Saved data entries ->
----------------------------------------
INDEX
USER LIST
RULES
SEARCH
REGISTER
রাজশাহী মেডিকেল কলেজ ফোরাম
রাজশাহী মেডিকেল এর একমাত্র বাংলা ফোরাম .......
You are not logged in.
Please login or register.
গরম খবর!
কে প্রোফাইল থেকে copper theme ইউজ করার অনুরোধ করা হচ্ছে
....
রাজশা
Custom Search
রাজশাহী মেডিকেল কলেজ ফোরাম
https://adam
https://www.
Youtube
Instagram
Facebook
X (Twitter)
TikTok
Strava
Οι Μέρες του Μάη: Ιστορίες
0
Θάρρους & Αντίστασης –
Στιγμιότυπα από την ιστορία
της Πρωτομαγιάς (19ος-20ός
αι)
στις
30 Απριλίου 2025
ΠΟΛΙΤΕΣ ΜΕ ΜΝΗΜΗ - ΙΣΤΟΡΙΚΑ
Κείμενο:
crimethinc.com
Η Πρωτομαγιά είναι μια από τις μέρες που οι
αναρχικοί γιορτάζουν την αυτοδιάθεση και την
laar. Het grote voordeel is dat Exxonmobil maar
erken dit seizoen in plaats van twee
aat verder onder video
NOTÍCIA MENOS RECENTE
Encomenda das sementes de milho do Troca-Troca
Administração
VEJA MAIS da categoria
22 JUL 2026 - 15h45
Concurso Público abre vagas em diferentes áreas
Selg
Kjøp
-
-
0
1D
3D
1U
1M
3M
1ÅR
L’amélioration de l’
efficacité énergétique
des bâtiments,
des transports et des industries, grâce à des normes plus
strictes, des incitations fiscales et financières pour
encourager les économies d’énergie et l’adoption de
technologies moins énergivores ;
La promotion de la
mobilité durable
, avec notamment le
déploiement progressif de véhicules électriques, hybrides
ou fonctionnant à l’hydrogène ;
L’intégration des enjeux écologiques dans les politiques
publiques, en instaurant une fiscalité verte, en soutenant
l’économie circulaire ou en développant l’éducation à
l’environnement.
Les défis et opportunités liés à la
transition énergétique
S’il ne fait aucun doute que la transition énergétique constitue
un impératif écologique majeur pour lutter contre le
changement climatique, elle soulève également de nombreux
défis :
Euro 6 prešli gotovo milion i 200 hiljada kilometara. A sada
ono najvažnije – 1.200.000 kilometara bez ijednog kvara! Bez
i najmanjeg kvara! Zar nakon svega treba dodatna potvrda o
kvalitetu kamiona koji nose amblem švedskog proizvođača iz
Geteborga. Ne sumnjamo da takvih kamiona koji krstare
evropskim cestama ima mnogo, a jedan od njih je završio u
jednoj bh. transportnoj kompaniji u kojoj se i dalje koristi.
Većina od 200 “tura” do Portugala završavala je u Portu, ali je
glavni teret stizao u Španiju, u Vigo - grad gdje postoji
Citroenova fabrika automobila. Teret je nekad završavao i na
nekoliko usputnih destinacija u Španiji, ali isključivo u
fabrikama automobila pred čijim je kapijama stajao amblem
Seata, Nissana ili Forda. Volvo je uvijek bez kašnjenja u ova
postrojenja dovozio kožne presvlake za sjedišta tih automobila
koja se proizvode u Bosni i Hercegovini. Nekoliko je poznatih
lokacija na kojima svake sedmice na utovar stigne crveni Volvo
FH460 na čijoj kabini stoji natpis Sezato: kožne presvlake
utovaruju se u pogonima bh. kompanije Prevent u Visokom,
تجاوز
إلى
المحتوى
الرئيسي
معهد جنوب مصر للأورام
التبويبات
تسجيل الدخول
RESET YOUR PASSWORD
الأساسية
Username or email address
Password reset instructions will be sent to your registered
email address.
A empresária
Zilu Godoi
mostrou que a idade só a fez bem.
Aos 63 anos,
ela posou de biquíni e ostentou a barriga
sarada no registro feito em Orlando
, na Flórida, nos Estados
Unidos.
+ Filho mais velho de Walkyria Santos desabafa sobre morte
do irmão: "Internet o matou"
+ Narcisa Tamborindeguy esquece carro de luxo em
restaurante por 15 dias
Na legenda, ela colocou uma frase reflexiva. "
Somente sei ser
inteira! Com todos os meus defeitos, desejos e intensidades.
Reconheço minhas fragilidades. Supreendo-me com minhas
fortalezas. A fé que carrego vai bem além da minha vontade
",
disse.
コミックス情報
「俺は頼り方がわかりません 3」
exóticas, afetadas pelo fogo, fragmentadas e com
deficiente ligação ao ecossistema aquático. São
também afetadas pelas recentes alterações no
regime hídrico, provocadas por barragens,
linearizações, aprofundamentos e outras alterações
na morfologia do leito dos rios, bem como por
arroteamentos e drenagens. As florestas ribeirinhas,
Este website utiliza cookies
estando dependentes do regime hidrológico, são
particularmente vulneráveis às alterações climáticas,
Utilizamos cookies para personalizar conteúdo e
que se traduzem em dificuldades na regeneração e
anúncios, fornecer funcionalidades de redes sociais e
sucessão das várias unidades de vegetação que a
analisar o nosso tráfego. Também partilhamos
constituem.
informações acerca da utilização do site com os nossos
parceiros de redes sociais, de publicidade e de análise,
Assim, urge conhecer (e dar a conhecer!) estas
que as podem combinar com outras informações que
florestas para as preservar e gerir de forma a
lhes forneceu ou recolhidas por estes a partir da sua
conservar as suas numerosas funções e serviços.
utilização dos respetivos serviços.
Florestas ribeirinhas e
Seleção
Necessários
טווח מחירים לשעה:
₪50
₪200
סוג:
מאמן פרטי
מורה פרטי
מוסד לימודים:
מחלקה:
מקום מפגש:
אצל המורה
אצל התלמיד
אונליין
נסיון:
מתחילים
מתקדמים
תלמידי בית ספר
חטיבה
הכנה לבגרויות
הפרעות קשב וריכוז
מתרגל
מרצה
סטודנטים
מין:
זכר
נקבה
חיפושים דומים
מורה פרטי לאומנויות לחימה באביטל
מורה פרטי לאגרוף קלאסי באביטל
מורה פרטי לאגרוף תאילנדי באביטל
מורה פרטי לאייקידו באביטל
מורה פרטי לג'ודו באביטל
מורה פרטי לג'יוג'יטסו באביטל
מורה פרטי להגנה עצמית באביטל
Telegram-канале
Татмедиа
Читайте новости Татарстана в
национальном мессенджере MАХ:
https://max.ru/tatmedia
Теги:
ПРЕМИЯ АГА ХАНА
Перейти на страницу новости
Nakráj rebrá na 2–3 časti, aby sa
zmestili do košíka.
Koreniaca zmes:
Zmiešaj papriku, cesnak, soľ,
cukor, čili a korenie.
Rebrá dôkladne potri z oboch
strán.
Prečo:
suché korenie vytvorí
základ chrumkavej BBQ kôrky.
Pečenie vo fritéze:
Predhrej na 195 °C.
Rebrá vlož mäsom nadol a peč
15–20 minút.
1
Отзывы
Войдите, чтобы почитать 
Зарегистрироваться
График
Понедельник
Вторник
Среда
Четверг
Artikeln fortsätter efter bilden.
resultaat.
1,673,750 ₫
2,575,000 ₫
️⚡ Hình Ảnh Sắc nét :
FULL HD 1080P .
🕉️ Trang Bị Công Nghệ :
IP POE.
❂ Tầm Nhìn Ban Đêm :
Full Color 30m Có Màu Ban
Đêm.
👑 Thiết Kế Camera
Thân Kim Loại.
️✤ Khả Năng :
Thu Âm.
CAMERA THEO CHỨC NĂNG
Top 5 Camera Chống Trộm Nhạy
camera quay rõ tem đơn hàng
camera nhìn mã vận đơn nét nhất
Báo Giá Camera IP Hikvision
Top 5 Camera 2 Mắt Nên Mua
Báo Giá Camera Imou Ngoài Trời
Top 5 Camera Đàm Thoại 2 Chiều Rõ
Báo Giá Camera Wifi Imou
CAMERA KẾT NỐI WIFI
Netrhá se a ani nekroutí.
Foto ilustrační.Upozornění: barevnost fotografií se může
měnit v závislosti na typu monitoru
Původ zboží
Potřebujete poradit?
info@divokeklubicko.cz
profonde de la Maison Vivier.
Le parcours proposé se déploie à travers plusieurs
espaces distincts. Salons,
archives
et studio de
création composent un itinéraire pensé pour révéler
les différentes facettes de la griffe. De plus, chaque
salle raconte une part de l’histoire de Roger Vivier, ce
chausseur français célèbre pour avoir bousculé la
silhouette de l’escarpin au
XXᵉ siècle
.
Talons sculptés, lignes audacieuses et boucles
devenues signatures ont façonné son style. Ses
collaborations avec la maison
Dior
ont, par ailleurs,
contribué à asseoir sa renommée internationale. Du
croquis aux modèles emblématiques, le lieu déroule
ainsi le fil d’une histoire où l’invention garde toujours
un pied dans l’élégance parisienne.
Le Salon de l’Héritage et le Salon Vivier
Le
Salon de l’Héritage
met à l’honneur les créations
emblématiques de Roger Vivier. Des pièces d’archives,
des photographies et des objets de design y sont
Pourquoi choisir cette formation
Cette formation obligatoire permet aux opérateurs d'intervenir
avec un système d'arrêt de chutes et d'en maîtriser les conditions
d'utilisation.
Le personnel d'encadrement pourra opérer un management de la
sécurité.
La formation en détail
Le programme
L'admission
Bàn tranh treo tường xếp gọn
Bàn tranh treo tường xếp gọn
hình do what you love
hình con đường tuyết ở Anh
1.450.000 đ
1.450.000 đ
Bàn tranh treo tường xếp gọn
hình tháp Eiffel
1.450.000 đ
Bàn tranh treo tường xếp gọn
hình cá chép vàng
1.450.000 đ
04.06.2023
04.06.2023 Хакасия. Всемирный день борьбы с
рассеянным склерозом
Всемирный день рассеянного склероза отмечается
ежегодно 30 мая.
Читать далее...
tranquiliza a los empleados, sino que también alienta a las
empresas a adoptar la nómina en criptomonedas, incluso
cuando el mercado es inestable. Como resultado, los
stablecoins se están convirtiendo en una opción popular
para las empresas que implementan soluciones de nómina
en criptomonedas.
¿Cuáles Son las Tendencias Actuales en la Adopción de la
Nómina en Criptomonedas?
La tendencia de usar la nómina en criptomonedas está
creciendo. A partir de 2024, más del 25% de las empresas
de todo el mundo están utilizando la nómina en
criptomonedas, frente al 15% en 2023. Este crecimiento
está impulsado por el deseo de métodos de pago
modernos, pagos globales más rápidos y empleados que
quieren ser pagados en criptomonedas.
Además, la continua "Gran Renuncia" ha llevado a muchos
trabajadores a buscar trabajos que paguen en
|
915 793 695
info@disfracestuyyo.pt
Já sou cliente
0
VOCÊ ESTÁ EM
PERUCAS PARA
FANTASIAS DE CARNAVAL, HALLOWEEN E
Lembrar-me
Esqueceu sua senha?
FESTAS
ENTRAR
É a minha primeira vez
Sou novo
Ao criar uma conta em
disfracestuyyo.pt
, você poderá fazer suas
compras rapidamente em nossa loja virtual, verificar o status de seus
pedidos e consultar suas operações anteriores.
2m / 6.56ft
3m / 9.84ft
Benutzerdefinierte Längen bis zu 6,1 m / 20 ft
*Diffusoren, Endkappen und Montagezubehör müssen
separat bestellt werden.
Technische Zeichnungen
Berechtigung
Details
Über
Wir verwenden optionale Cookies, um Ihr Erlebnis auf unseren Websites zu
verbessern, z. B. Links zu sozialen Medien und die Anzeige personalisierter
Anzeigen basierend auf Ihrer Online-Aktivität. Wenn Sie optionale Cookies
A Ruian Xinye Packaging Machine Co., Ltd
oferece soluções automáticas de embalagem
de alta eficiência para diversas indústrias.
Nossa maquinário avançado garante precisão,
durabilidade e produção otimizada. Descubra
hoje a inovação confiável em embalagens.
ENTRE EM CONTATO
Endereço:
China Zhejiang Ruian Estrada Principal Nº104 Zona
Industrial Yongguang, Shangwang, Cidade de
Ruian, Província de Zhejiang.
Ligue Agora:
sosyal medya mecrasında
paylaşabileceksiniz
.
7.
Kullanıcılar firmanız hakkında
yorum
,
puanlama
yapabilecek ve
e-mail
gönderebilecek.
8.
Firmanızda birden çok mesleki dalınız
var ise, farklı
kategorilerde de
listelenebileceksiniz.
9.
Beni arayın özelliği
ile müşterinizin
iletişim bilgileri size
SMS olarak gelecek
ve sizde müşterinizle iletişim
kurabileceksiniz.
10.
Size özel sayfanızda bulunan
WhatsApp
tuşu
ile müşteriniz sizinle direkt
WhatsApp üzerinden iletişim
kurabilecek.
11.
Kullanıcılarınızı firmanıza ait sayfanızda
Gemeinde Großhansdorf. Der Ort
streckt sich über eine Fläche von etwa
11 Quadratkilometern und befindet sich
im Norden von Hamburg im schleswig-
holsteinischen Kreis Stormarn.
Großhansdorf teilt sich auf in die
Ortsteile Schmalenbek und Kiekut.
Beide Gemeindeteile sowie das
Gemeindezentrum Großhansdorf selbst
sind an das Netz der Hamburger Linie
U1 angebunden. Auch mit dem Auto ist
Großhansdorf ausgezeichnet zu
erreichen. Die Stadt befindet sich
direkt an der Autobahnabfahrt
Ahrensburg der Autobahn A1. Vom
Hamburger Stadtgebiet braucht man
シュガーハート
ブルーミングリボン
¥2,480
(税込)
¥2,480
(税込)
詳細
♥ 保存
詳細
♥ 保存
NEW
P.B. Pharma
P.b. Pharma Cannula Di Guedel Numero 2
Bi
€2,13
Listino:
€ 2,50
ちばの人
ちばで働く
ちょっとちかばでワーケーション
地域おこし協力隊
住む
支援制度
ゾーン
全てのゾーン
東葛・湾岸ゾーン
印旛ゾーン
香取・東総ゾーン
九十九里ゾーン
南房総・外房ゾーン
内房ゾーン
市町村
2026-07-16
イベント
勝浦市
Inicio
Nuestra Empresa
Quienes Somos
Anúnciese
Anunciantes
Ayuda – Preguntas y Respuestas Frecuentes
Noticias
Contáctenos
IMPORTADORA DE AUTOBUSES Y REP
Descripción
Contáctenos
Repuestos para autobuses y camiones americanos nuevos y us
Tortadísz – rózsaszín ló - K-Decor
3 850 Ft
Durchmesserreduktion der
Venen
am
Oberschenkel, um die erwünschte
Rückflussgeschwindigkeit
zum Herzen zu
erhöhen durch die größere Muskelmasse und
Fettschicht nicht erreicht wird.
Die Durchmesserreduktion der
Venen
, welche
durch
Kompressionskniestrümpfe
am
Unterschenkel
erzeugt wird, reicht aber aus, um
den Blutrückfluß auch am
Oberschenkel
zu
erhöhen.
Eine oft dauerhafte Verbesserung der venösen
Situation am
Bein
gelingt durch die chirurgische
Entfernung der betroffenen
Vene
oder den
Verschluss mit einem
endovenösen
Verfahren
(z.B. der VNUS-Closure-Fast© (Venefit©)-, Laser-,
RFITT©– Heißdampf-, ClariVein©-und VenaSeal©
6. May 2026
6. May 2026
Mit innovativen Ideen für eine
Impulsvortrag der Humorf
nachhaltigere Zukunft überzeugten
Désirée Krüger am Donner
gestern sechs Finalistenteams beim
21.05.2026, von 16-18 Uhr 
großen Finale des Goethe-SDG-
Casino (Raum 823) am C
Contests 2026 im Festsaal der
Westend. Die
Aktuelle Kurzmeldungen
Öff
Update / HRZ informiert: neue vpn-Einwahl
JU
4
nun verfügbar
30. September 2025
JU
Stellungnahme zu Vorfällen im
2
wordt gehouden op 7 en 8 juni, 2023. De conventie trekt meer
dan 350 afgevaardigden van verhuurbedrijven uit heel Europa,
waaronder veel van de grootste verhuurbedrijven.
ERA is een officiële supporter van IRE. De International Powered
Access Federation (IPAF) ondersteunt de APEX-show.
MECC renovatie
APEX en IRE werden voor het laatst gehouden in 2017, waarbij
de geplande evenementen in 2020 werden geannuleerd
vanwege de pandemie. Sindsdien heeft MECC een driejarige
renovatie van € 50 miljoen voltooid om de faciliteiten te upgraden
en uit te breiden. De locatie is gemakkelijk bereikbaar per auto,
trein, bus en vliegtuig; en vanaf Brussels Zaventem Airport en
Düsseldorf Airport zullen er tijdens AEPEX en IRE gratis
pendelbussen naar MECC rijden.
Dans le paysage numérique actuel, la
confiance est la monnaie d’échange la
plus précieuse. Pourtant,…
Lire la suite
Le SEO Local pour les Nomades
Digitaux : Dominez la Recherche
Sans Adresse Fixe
----------------------------------------
WHAT TO WORK ON ->
Please reproduce the data from its first line up to and including the line with "30 Απριλίου 2025".

RESPONSE ->
INDEX
USER LIST
RULES
SEARCH
REGISTER
রাজশাহী মেডিকেল কলেজ ফোরাম
রাজশাহী মেডিকেল এর একমাত্র বাংলা ফোরাম .......
You are not logged in.
Please login or register.
গরম খবর!
কে প্রোফাইল থেকে copper theme ইউজ করার অনুরোধ করা হচ্ছে
....
রাজশা
Custom Search
রাজশাহী মেডিকেল কলেজ ফোরাম
https://adam
https://www.
Youtube
Instagram
Facebook
X (Twitter)
TikTok
Strava
Οι Μέρες του Μάη: Ιστορίες
0
Θάρρους & Αντίστασης –
Στιγμιότυπα από την ιστορία
της Πρωτομαγιάς (19ος-20ός
αι)
στις
30 Απριλίου 2025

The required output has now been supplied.